§ Goal of the exercise: Take each line of the data that contains the string "knee" and copy it.

§ Excerpted records:
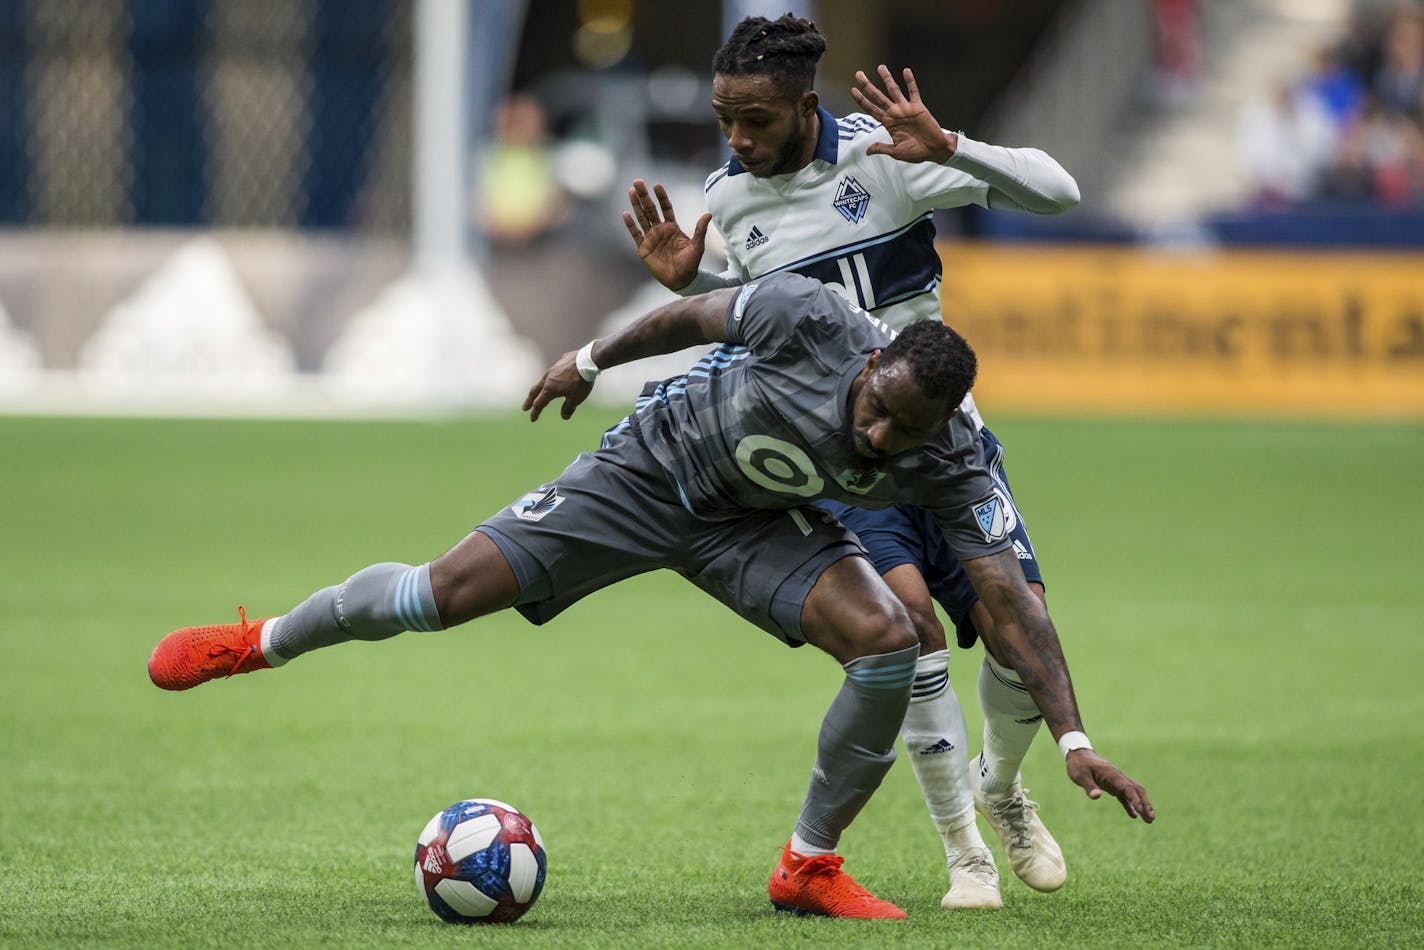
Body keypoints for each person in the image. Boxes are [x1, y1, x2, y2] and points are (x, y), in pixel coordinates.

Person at [148, 274, 1154, 920]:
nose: (881, 437)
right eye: (876, 408)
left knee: (889, 640)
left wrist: (1070, 735)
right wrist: (589, 360)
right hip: (642, 472)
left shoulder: (949, 456)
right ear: (874, 360)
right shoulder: (810, 318)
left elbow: (1011, 604)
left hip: (753, 526)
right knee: (437, 592)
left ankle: (806, 866)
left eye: (907, 430)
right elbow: (688, 315)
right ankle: (257, 639)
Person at [620, 14, 1087, 910]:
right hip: (848, 457)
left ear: (804, 104)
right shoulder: (736, 195)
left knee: (1018, 624)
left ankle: (1003, 789)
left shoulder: (886, 157)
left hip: (946, 445)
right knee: (906, 623)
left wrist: (952, 145)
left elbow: (1059, 191)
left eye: (754, 119)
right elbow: (770, 311)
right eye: (725, 119)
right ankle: (965, 852)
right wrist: (695, 284)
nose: (737, 139)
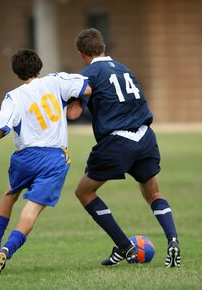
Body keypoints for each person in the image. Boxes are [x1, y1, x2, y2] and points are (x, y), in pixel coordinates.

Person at [0, 49, 91, 276]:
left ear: (16, 74)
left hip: (26, 158)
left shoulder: (14, 97)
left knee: (9, 194)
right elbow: (88, 86)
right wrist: (77, 101)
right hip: (54, 158)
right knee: (30, 212)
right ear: (39, 68)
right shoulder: (56, 81)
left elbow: (1, 129)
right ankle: (6, 249)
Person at [67, 28, 180, 268]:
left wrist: (64, 98)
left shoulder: (88, 74)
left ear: (81, 54)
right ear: (103, 47)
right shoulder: (124, 69)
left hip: (117, 142)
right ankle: (173, 241)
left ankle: (124, 246)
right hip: (146, 137)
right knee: (153, 195)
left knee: (84, 193)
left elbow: (74, 113)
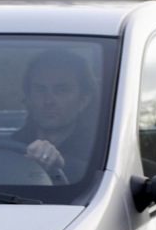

§ Result of this task:
left knee: (889, 640)
right knee: (437, 592)
left knee: (1018, 624)
right knee: (906, 623)
left knee: (9, 194)
right knee: (30, 212)
right knee: (153, 195)
left knee: (84, 193)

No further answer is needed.